The Big Four custodians have the money to throw giant conferences at brand-name hotels in major cities. “I’ve always wanted to go to Miami” is not a good reason to attend a conference. The reasons to attend should be to be educated by the numerous marquee speakers on topics that are important to your business. You will also run into the service providers whose calls you have been screening and you will be able to watch a demo of their products to see if they might work for your firm. The other attendees are also a good sanity check to swap war stories and possible solutions to your operational problems. Each new idea you discover is seductive but will require work to insure the idea is added to your daily routine. We suggest you follow the sage advice that the psychological scientist Dr. Anders Ericsson gives in his book, Peak: Secrets from the New Science of Expertise. He recommends you partner with an experienced coach who has studied and written about the ideas you are considering in order to increase your chances of success. One more thing, Dr. Ericsson recommends you follow his most famous research idea, the 10,000 hour rule. Finally, independent advisors should walk the talk of being custodian-agnostic when they choose what conference to attend each year. Each conference will be different and provide you with new ideas and contacts to pursue.

Boutique

Boutique conferences provide a focused agenda for a smaller group. The focused agenda allows you to make good choices about which conference you would like to attend and to dig deeper on the subject matter. The gold standard of boutique conferences is Tiburon Strategic Advisors.

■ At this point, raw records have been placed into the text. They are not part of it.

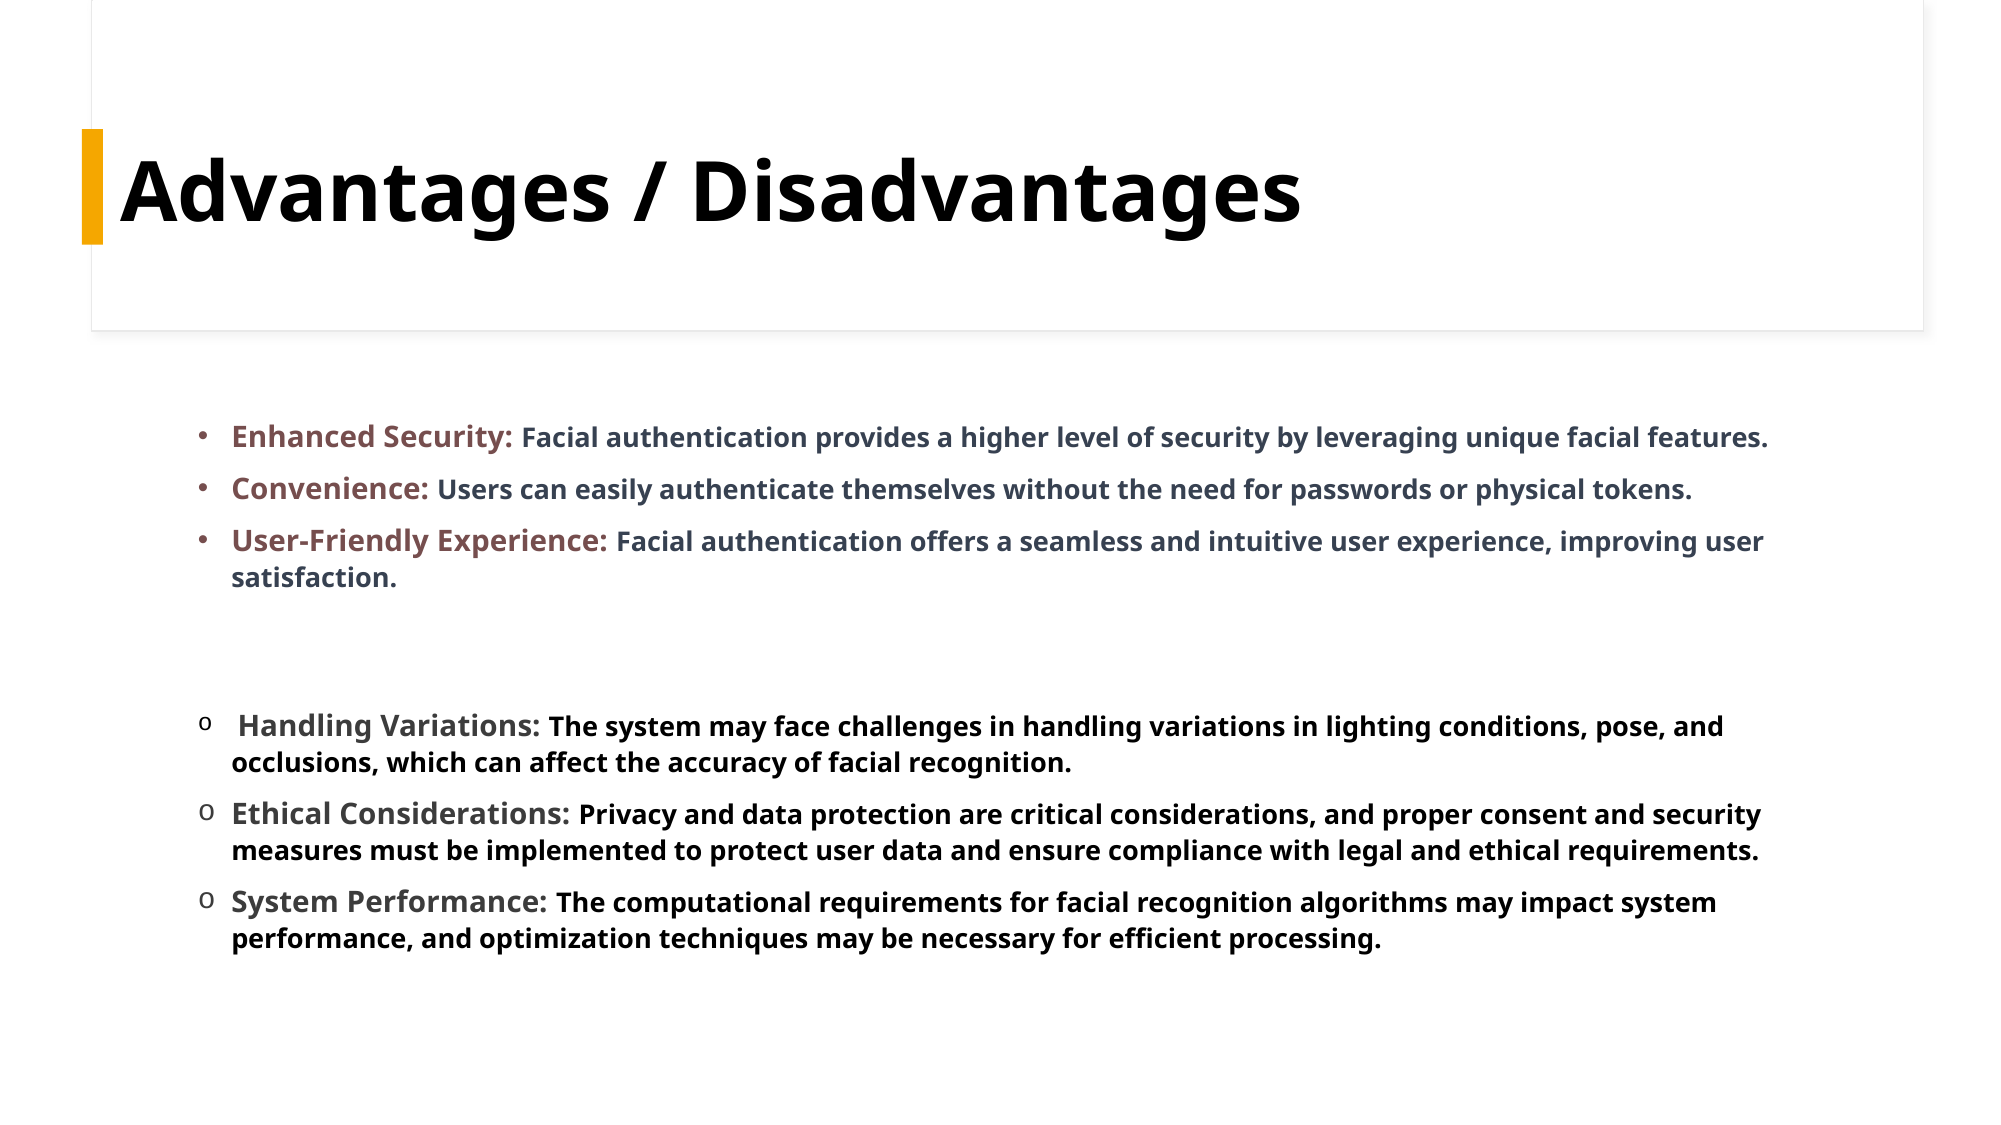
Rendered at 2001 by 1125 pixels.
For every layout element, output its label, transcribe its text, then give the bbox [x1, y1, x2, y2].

title Advantages / Disadvantages [105, 97, 1774, 291]
list Enhanced Security: Facial authentication provides a higher level of security by leveraging unique facial features. Convenience: Users can easily authenticate themselves without the need for passwords or physical tokens. User-Friendly Experience: Facial authentication offers a seamless and intuitive user experience, improving user satisfaction. Handling Variations: The system may face challenges in handling variations in lighting conditions, pose, and occlusions, which can affect the accuracy of facial recognition. Ethical Considerations: Privacy and data protection are critical considerations, and proper consent and security measures must be implemented to protect user data and ensure compliance with legal and ethical requirements. System Performance: The computational requirements for facial recognition algorithms may impact system performance, and optimization techniques may be necessary for efficient processing. [183, 406, 1851, 1013]
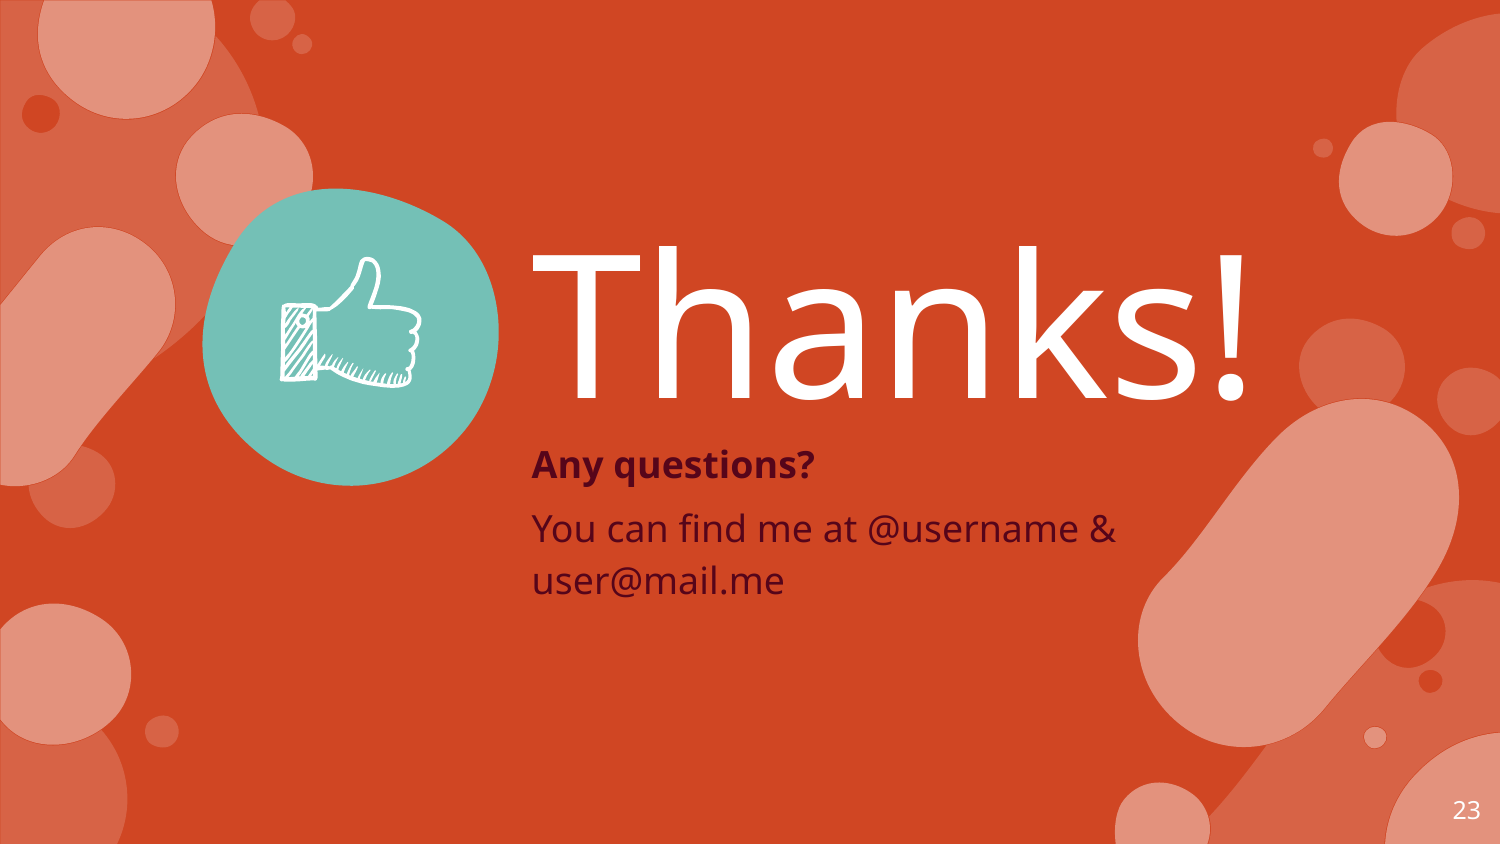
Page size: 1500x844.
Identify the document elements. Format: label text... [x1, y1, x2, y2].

subtitle Any questions? You can find me at @username & user@mail.me [531, 433, 1331, 603]
slide_number ‹#› [1391, 779, 1482, 844]
text_box [279, 256, 422, 388]
title Thanks! [531, 242, 1331, 433]
text_box [202, 188, 499, 486]
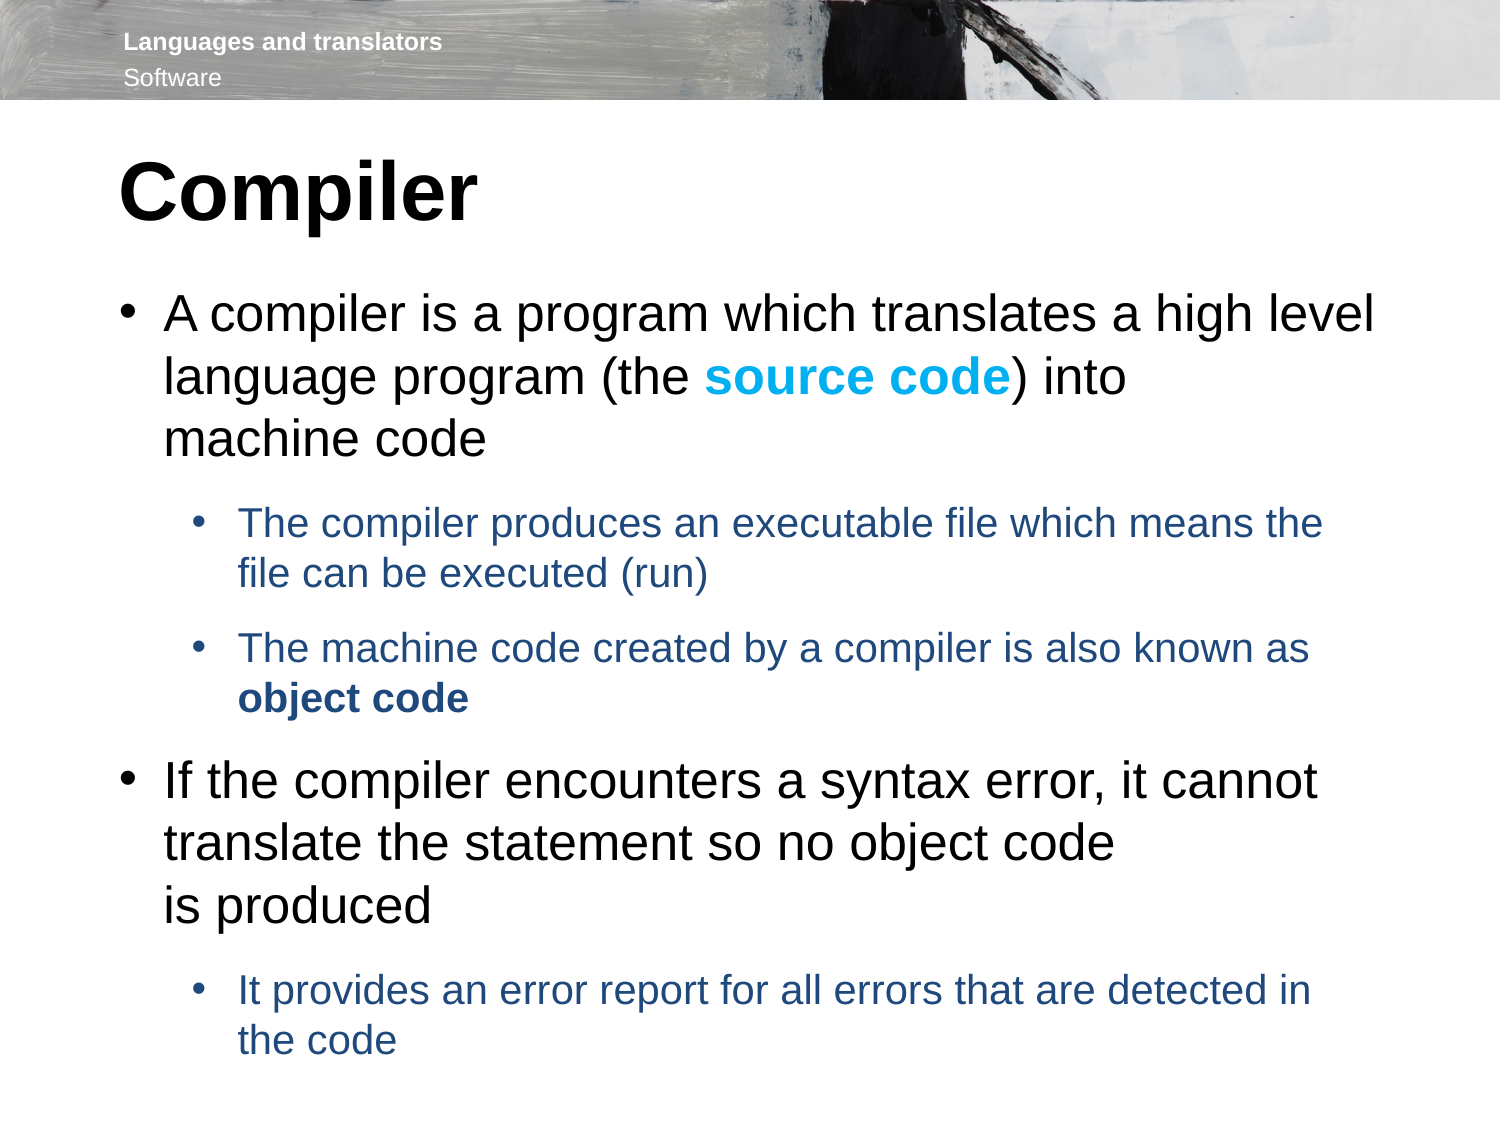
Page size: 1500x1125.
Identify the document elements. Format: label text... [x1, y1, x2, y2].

list Compiler [118, 148, 1401, 259]
picture [0, 0, 1500, 100]
list A compiler is a program which translates a high level language program (the source code) into machine code The compiler produces an executable file which means the file can be executed (run) The machine code created by a compiler is also known as object code If the compiler encounters a syntax error, it cannot translate the statement so no object code is produced It provides an error report for all errors that are detected in the code [118, 279, 1398, 1125]
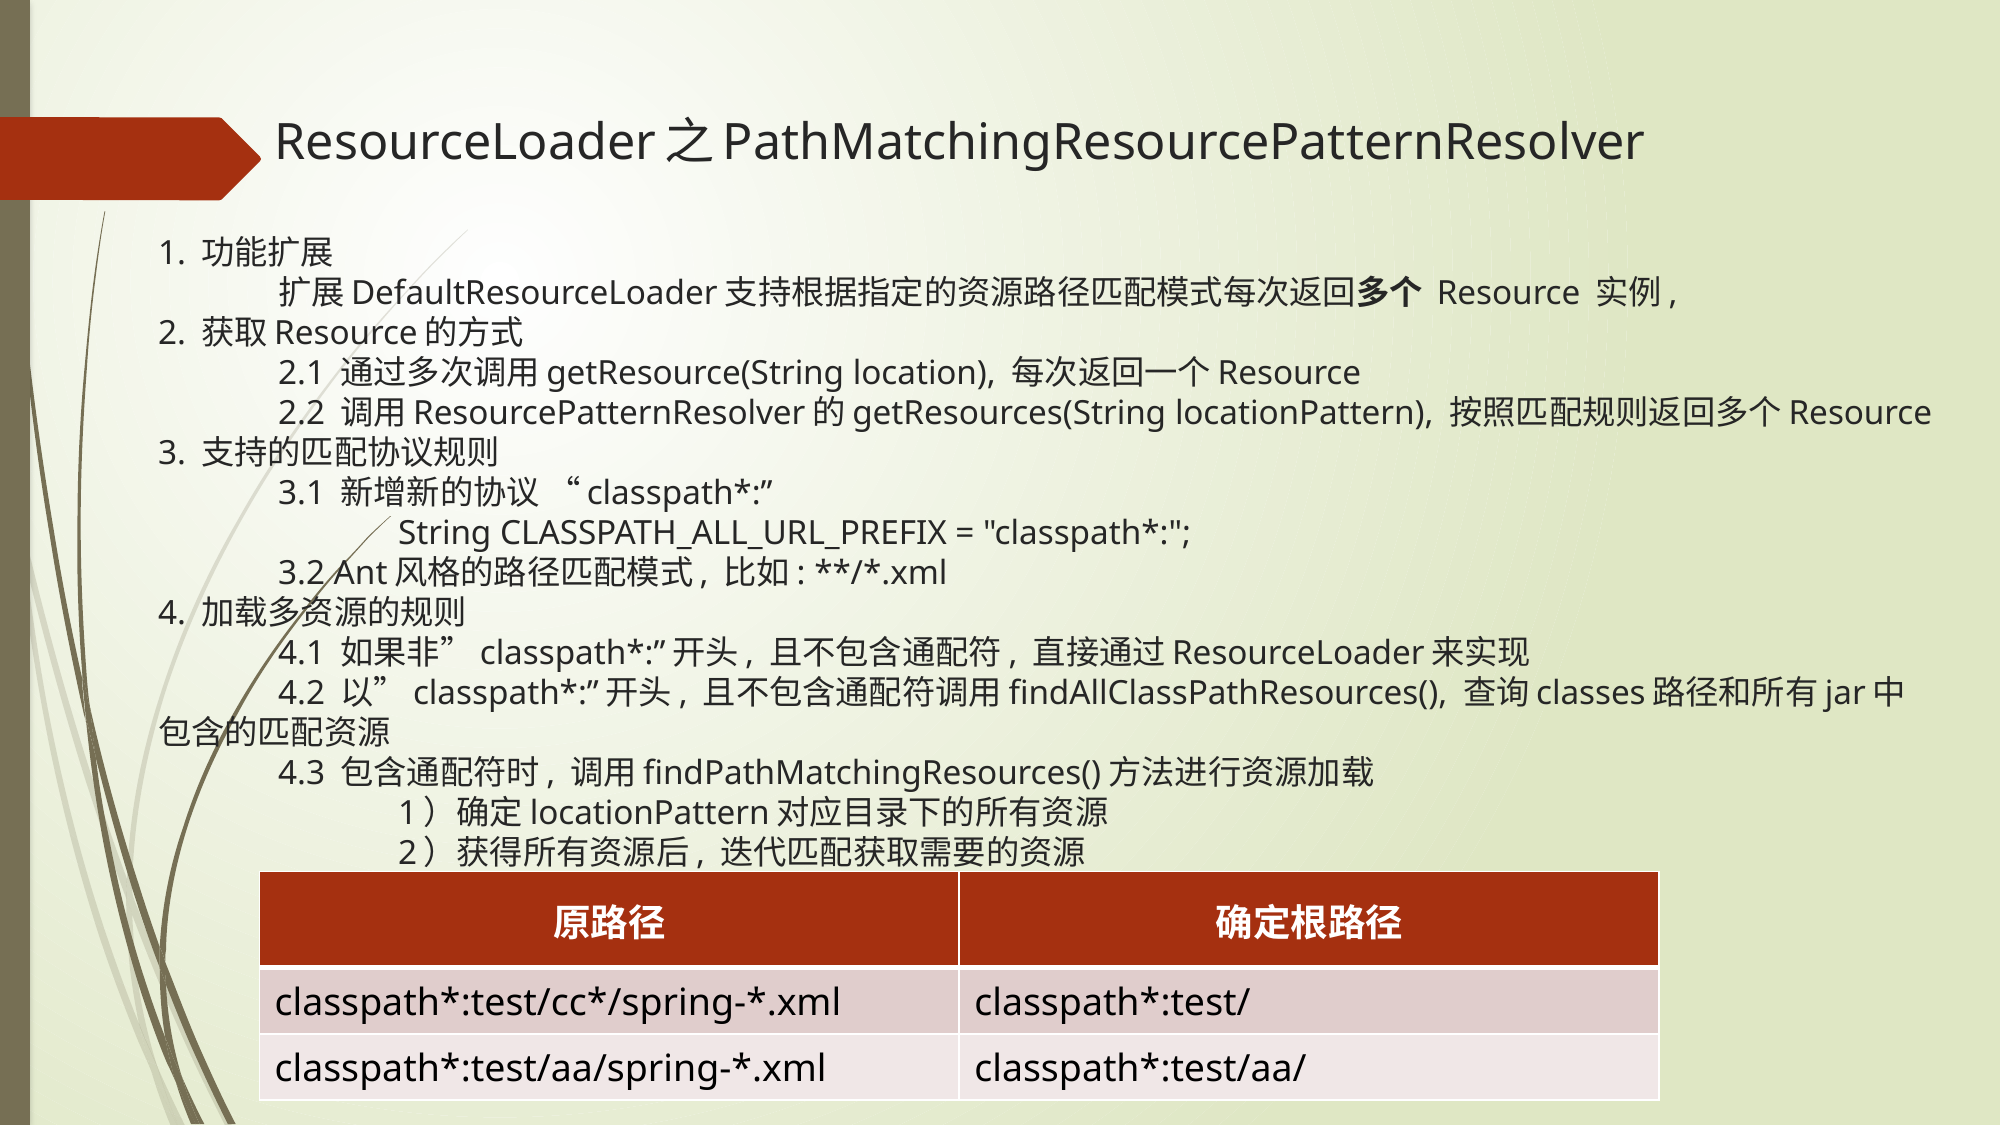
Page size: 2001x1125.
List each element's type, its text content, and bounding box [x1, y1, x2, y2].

table_cell classpath*:test/cc*/spring-*.xml [260, 970, 958, 1033]
table_header 原路径 [260, 872, 958, 965]
text_box ResourceLoader之PathMatchingResourcePatternResolver [259, 101, 1701, 223]
table_cell classpath*:test/aa/ [960, 1035, 1658, 1099]
table_cell classpath*:test/aa/spring-*.xml [260, 1035, 958, 1099]
text_box 1. 功能扩展 扩展DefaultResourceLoader支持根据指定的资源路径匹配模式每次返回多个 Resource 实例, 2. 获取Resource的方式 2.1 通过多次调用getResource(String location), 每次返回一个Resource 2.2 调用ResourcePatternResolver的getResources(String locationPattern), 按照匹配规则返回多个Resource 3. 支持的匹配协议规则 3.1 新增新的协议 “classpath*:” String CLASSPATH_ALL_URL_PREFIX = "classpath*:"; 3.2 Ant风格的路径匹配模式, 比如: **/*.xml 4. 加载多资源的规则 4.1 如果非”classpath*:”开头, 且不包含通配符, 直接通过ResourceLoader来实现 4.2 以”classpath*:”开头, 且不包含通配符调用findAllClassPathResources(), 查询classes路径和所有jar中包含的匹配资源 4.3 包含通配符时, 调用findPathMatchingResources()方法进行资源加载 1）确定locationPattern对应目录下的所有资源 2）获得所有资源后, 迭代匹配获取需要的资源 [143, 223, 1950, 906]
table_header 确定根路径 [960, 872, 1658, 965]
table_cell classpath*:test/ [960, 970, 1658, 1033]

Chip Roame’s keynote address consistently discusses the elephant-in-the-room topic that large firms are concerned about but do not address in public. Interestingly enough, many of the conference attendees are C-level executives from leading firms, ensuring the Q&A is often as informative as the presentation. The education is important but often trumped by the honest dinner and cocktail party conversations between professionals. Senior executives’ schedules don’t allow for meaningful conversations with like-minded contemporaries. Boutique conferences facilitate conversations that can be the preliminary step to bigger deals or even a potential merger. The largest merger of all time, the Time Warner–AOL merger, started when Steve Case and Gerald Levin met at a casual event with no investment bankers present, and the rest is history. One more thing: The merger would have never happened unless Case and Levin didn’t have a personal bond that started at a casual dinner and was enhanced by the human observation of how each person treated others, especially their spouse! A casual setting like a boutique firm’s conference could be the foundation of your personal relationship with your new business partner.

The Steve Jobs line of “one more thing” worked well for Apple but will leave you wanting months after you attend a conference and depart with one more good idea or contact. The relationships and the good ideas will only endure if you revisit them each week—advice I didn’t follow with my girlfriend from summer camp.